_Exercise instructions_. Please locate each line in the records below that contains the word "banyo" and copy those lines in full.

• • • • • • •

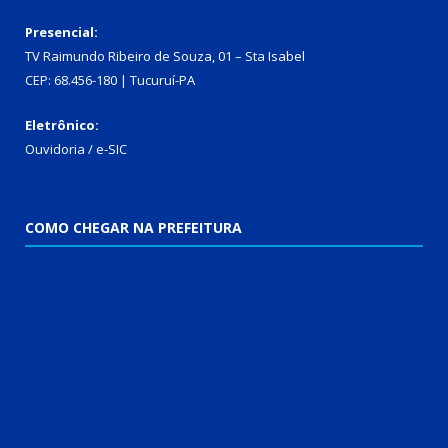
Presencial:
TV Raimundo Ribeiro de Souza, 01 – Sta Isabel
CEP: 68.456-180 | Tucuruí-PA
Eletrônico:
Ouvidoria
/
e-SIC
COMO CHEGAR NA PREFEITURA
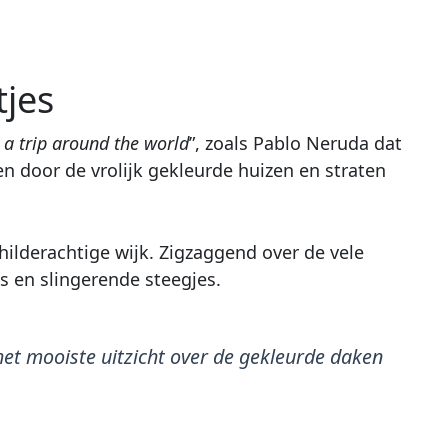
tjes
 a trip around the world
”, zoals Pablo Neruda dat
ren door de vrolijk gekleurde huizen en straten
childerachtige wijk. Zigzaggend over de vele
es en slingerende steegjes.
het mooiste uitzicht over de gekleurde daken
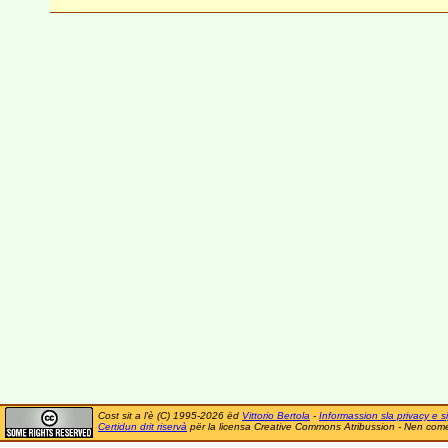
Cost sit a l'è (C) 1995-2026 ëd
Vittorio Bertola
-
Informassion sla privacy e si
Certidun drit riservà
për la licensa Creative Commons Atribussion - Nen comer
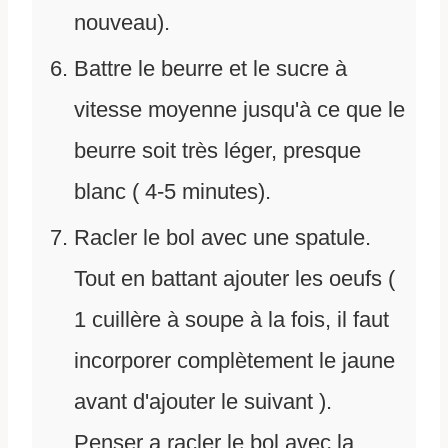
nouveau).
Battre le beurre et le sucre à
vitesse moyenne jusqu'à ce que le
beurre soit très léger, presque
blanc ( 4-5 minutes).
Racler le bol avec une spatule.
Tout en battant ajouter les oeufs (
1 cuillère à soupe à la fois, il faut
incorporer complètement le jaune
avant d'ajouter le suivant ).
Penser a racler le bol avec la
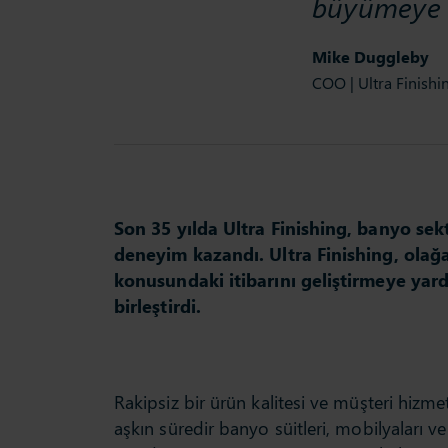
büyümeye s
Mike Duggleby
COO | Ultra Finishi
Son 35 yılda Ultra Finishing, banyo sekt
deneyim kazandı. Ultra Finishing, ola
konusundaki itibarını geliştirmeye yard
birleştirdi.
Rakipsiz bir ürün kalitesi ve müşteri hizme
aşkın süredir banyo süitleri, mobilyaları ve 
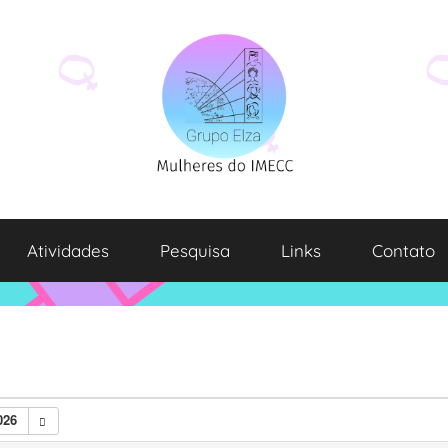
Atividades
Pesquisa
Links
Contato
026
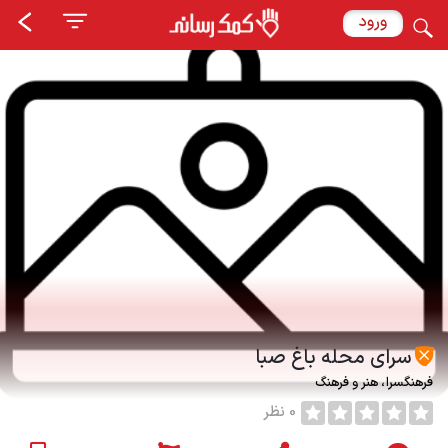
ورود
سرای محله باغ صبا
فرهنگسرا
هنر و فرهنگ
0 نظر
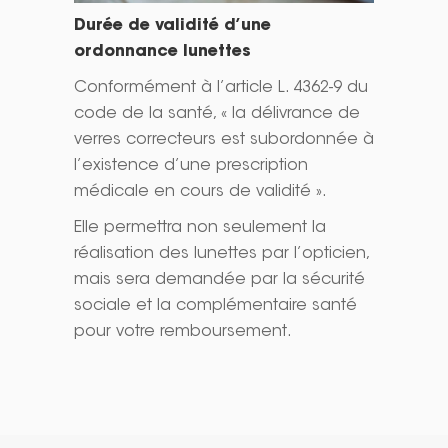
Durée de validité d’une
ordonnance lunettes
Conformément à l’article L. 4362-9 du
code de la santé, « la délivrance de
verres correcteurs est subordonnée à
l’existence d’une prescription
médicale en cours de validité ».
Elle permettra non seulement la
réalisation des lunettes par l’opticien,
mais sera demandée par la sécurité
sociale et la complémentaire santé
pour votre remboursement.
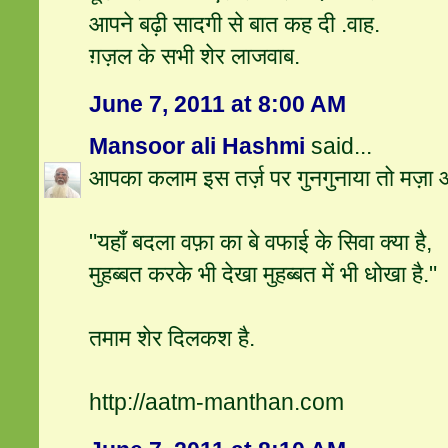
आपने बढ़ी सादगी से बात कह दी .वाह.
ग़ज़ल के सभी शेर लाजवाब.
June 7, 2011 at 8:00 AM
Mansoor ali Hashmi
said...
आपका कलाम इस तर्ज़ पर गुनगुनाया तो मज़ा 
"यहाँ बदला वफ़ा का बे वफाई के सिवा क्या है,
मुहब्बत करके भी देखा मुहब्बत में भी धोखा है."
तमाम शेर दिलकश है.
http://aatm-manthan.com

• • • • • • •

_Exercise solution_.
Son 35 yılda Ultra Finishing, banyo sekt
aşkın süredir banyo süitleri, mobilyaları ve 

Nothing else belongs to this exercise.